I'd like to report that I get some significant (negative) performance impact when calling step_by(1)
on an iterator. I created a repository with a detailed description of the issue and benchmarks to reproduce it: https://github.com/mvlabat/step_by_one
These are the functions I tested:
pub fn iter_default_step(mut arr: Vec<i32>) -> Vec<i32> {
for e in arr.iter_mut() {
*e = e.wrapping_add(3);
}
arr
}
pub fn iter_step(mut arr: Vec<i32>, iter_step: usize) -> Vec<i32> {
for e in arr.iter_mut().step_by(iter_step) {
*e = e.wrapping_add(3);
}
arr
}
Calling iter_step(vec![1; LARGE_ENOUGH], 1)
computes 1.75x slower than iter_default_step(vec![1; LARGE_ENOUGH])
with const LARGE_ENOUGH: usize = 10_000_000;
.
I'm running Macbook Pro 2015 with Intel i5-5257U CPU (2.70GHz).

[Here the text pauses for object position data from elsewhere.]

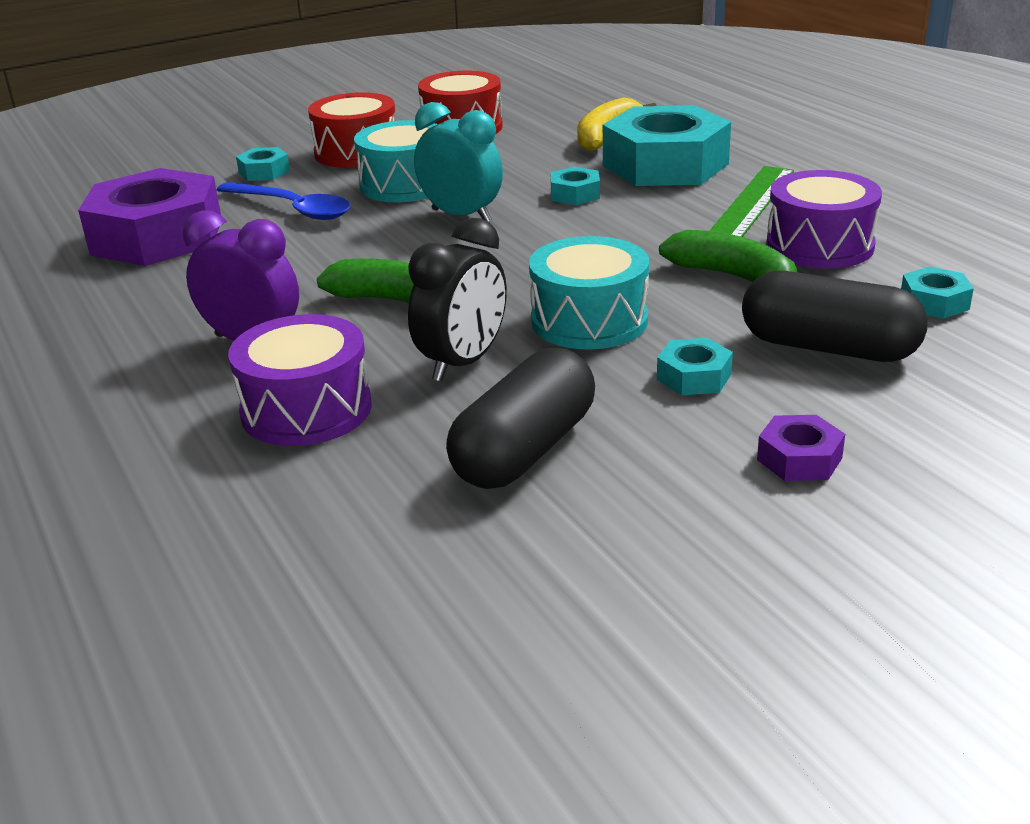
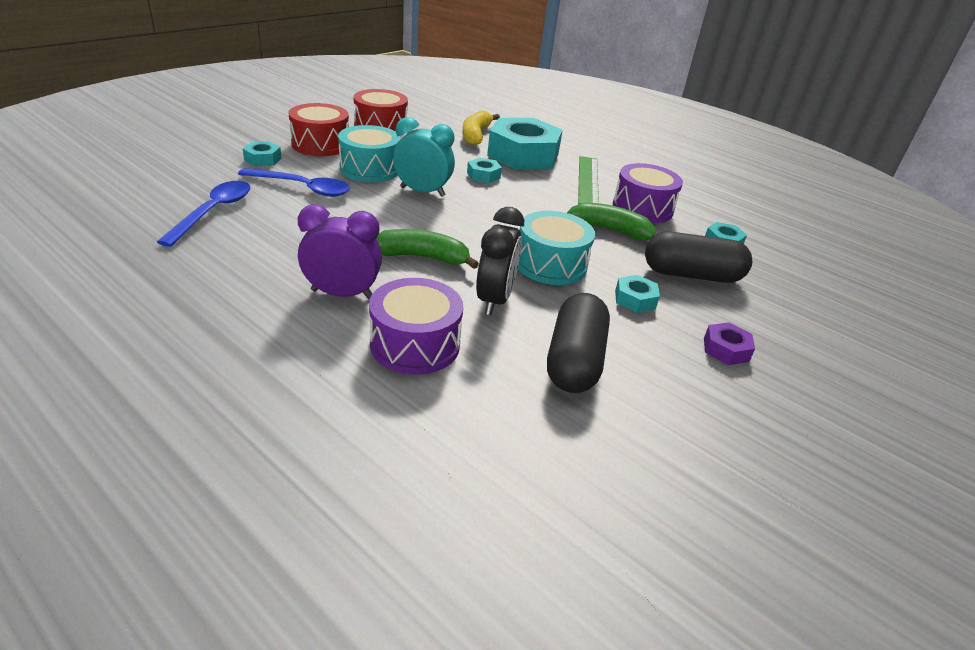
camera: 25 degrees left, 5 degrees up
(157, 237) = (213, 212): purple nut -> blue spoon

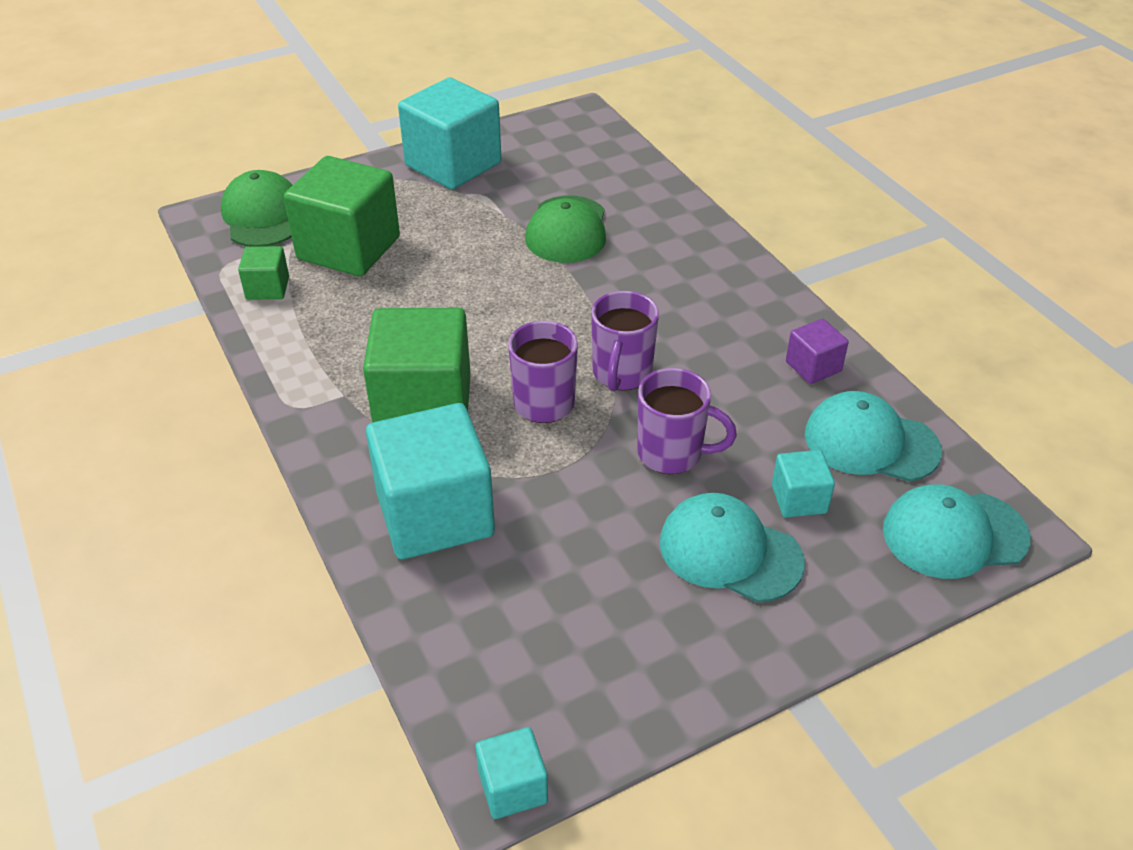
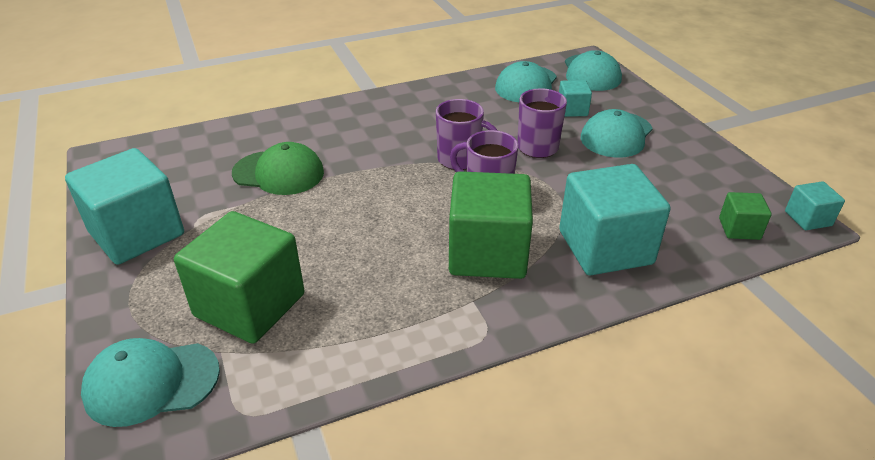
camera: 85 degrees left, 5 degrees down
(262, 216) = (151, 383): green cap -> turquoise cap
(267, 288) = (298, 367): green cube -> green cube (739, 229)
(813, 366) = (461, 93): purple cube -> none

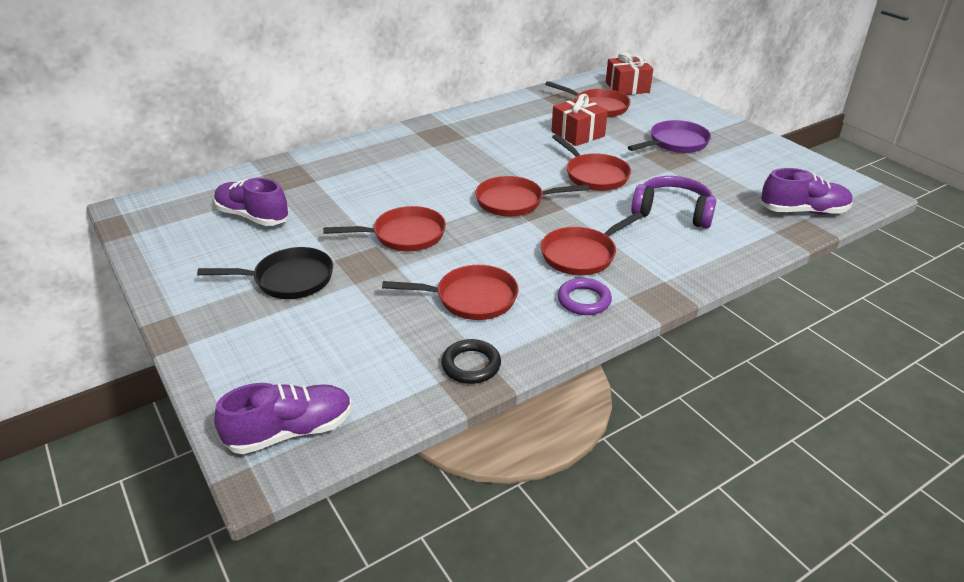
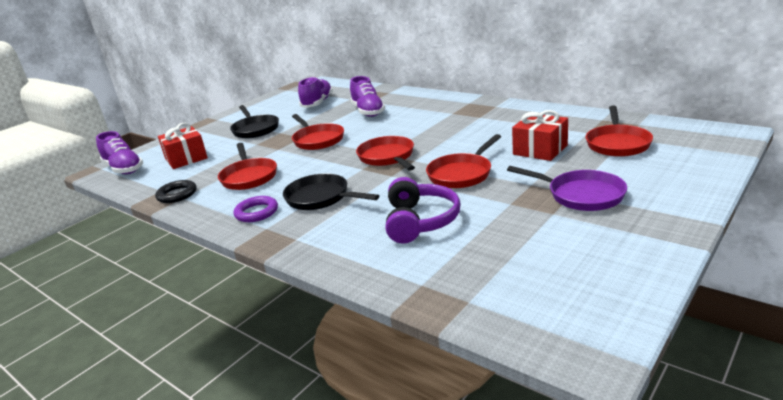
camera: 75 degrees right, 10 degrees down
(581, 255) = (321, 198): red pan -> black pan
(627, 87) = (695, 145): red gift -> red gift (186, 158)
(803, 211) = (485, 298): purple shoe -> purple shoe (368, 111)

My rustc version: 1.33.0-nightly (c2d381d39 2019-01-10)
.
These are the exact benchmark results I got:
running 4 tests
test tests::bench_iter_default_step ... bench: 8,702,963 ns/iter (+/- 1,648,782)
test tests::bench_iter_step_1 ... bench: 15,267,083 ns/iter (+/- 1,236,220)
test tests::bench_iter_step_16 ... bench: 9,053,772 ns/iter (+/- 380,422)
test tests::bench_iter_step_64 ... bench: 8,711,169 ns/iter (+/- 327,562)
In the repository README there are also links to the generated asm code of these two functions.